Piano contro la povertà. Per la prima volta si parla di una misura strutturale contro la povertà (non un intervento tampone e sperimentale). Si tratterebbe di una legge delega (connessa alla manovra) in grado di riordinare tutti gli strumenti di assistenza sociale e di combattere la povertà. Un piano che, secondo fonti del governo, a regime sarà di oltre un miliardo. Dovrebbe prevedere misure a favore delle famiglie povere, con Isee basso e con una particolare attenzione a chi ha bambini piccoli. Ci sarà inoltre – come annunciato dal premier – un intervento ad hoc per un milione di bambini sotto il livello di povertà.

 

La legge di stabilità rivolgerà un’attenzione particolare anche al lavoro autonomo. Dopo il Jobs act e gli sgravi finalizzati a dare centralità al tempo indeterminato, il governo vorrebbe tutelare anche il popolo delle partite Iva. Tra le varie ipotesi ci sarebbe l’idea di una legge delega (parte integrante della legge di stabilità) per tutelare maggiormente i lavoratori autonomi e riformare il regime dei minimi.

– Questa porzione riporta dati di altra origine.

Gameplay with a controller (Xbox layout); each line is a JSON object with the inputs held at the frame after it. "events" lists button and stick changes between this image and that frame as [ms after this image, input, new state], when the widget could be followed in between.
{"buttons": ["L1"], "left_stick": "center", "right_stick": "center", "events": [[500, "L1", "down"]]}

Quanto al nodo previdenziale, il governo è al lavoro per gestire la contingenza: salvaguardare in maniera definitiva gli esodati rimasti e introdurre la cosiddetta opzione Donna, una norma che consentirebbe alle lavoratrici di andare in pensione anticipatamente optando per il sistema contributivo.

La legge di stabilità verrà licenziata dal Consiglio dei ministri il 15 ottobre nello stesso giorno in cui sarà presentata in Parlamento. Contestualmente, la proposta di manovra sarà trasmessa alla Commissione Ue: secondo quanto stabilito dal calendario del semestre europeo, infatti, entro la metà di ottobre tutti gli Stati dell’Eurozona devono inviare le proprie proposte di bilancio a Bruxelles per un’analisi preventiva.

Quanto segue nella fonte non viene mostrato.